Migrating a Big Data Cluster from Linux to FreeBSD

Benedict Reuschling <bcr@freebsd.org>

This talk will cover the on-going process of migrating a big data cluster from a Linux-only system to a mixed OS environment using more and more BSD. I’ll cover how the cluster started, what it is used for and the current setup (hardware and software). Particular focus will be put on the migration of the fileserver that has been successfully migrated from a hardware RAID configuration using Linux to an OpenZFS-based FreeBSD setup. I’ll detail how it was done, the planning, preparation, and important learnings I too away from the experience. The talk closes with an outline of what steps will follow in the future. The talk is intended for people interested in such setups, migration strategies, steps to take and pitfalls to avoid.

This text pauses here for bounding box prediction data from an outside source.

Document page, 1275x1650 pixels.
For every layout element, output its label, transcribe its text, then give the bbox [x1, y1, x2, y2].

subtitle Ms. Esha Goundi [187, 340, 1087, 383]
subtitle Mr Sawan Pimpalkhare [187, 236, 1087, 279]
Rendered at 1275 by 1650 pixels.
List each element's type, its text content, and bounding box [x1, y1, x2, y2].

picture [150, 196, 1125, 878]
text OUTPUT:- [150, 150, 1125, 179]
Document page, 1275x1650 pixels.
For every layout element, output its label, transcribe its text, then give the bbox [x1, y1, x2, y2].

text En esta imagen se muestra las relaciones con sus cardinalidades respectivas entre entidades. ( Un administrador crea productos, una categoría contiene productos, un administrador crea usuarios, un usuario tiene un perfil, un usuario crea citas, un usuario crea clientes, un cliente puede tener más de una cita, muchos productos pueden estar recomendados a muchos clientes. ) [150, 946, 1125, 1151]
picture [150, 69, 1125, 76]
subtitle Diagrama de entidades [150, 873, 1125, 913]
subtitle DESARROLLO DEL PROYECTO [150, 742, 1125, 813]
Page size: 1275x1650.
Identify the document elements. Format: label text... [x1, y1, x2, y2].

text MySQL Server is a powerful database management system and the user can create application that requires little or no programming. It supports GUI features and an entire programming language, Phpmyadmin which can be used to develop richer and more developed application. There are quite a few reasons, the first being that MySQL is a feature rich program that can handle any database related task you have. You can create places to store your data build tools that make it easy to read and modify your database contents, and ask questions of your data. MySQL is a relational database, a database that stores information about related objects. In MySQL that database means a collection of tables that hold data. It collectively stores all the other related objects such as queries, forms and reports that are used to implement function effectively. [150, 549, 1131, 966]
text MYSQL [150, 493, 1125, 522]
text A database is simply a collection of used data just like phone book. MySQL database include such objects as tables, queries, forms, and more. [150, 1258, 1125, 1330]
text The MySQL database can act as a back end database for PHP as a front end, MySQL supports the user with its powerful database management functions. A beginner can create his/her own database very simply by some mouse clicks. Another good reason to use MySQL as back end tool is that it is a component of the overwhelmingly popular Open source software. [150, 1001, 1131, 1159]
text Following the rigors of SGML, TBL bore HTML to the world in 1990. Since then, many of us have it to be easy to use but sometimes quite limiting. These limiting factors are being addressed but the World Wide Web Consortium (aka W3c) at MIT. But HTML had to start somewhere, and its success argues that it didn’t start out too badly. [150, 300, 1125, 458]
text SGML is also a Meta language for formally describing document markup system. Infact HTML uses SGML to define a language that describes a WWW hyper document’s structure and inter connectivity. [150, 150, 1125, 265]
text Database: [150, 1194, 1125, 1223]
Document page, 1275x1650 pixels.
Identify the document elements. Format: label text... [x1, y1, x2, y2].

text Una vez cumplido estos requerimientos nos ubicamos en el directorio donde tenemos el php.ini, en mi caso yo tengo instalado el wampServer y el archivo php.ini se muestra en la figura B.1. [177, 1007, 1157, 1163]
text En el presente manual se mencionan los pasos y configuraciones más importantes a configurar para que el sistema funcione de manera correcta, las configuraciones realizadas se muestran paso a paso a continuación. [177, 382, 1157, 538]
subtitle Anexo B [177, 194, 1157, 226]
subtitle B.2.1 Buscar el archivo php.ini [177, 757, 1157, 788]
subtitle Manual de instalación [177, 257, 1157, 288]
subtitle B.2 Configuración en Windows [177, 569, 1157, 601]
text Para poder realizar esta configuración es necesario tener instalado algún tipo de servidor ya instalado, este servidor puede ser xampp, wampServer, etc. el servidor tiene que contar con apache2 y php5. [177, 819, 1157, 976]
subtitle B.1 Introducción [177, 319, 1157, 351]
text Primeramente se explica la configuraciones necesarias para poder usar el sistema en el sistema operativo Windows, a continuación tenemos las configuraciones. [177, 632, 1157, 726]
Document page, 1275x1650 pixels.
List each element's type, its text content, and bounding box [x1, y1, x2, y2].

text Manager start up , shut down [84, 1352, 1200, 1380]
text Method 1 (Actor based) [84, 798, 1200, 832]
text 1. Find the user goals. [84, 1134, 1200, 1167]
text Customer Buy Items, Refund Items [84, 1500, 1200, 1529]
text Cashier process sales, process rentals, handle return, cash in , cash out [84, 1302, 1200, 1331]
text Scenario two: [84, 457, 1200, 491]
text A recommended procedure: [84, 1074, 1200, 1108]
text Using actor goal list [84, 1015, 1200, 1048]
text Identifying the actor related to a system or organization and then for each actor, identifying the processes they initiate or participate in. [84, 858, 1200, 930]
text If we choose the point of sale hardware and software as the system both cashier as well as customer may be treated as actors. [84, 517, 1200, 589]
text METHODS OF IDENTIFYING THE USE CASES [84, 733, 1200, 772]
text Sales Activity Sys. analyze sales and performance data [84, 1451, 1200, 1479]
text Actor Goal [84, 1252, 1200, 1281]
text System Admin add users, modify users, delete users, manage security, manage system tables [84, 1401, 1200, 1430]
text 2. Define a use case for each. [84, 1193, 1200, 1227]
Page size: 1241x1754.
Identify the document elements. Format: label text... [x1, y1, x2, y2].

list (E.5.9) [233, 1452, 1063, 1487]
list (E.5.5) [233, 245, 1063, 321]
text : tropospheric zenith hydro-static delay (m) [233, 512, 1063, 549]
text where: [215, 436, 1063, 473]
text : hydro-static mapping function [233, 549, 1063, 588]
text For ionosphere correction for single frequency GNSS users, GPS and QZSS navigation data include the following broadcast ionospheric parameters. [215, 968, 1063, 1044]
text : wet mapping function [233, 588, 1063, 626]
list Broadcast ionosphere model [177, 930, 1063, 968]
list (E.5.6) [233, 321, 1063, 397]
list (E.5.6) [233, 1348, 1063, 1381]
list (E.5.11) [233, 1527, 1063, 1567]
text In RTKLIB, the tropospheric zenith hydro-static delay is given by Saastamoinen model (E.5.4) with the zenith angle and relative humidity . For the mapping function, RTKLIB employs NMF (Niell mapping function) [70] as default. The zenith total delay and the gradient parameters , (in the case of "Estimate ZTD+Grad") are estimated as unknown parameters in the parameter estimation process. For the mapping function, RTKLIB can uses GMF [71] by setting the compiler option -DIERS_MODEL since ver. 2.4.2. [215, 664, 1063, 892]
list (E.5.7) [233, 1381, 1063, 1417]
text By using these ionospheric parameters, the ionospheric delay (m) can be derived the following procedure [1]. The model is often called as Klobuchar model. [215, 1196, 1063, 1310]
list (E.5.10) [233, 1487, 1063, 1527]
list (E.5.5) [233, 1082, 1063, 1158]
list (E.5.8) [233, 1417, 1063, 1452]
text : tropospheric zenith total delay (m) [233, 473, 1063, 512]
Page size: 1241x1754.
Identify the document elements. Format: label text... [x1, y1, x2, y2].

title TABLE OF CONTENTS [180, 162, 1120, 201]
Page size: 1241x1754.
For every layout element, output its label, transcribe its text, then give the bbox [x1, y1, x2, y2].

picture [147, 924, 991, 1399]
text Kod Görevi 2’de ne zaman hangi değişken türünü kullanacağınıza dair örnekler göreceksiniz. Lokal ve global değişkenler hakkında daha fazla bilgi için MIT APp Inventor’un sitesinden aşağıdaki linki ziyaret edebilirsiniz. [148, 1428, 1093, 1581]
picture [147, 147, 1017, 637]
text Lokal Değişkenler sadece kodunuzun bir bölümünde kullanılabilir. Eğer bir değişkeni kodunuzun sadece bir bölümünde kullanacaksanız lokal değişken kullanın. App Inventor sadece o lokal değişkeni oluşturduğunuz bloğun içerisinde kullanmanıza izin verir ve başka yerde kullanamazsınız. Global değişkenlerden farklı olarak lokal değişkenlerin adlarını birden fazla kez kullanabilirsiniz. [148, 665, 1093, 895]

I manage the Big Data cluster of the University of Applied Sciences, Darmstadt, Germany as system administrator. As such, I’m responsible for providing the compute resources to researchers and teachers during the semester, as well as students doing projects and thesis work on the cluster nodes. When I took over the cluster a couple of years ago, it was a Linux-only system. I’ve managed to convert more and more nodes to using FreeBSD and OpenZFS. My talk will focus on the how and why, elaborating benefits of the approach and rough edges that still need to be worked on. In the summer of 2018, I took on one of the biggest tasks yet: the migration of the central file server for the cluster. This fileserver provides the home directories to each node via NFS. I was successful in migrating it from a pure hardware RAID setup to a FreeBSD-based OpenZFS software RAID solution. This provides the usual benefits associated with OpenZFS such as compression, quotas and reservation, as well as data protection on various levels. My talk will detail the preparation that I took before the migration and provide some insight into how the setup works now. Future work is discussed and I hope to gather some feedback from the audience about topics like monitoring, backup, and outstanding work.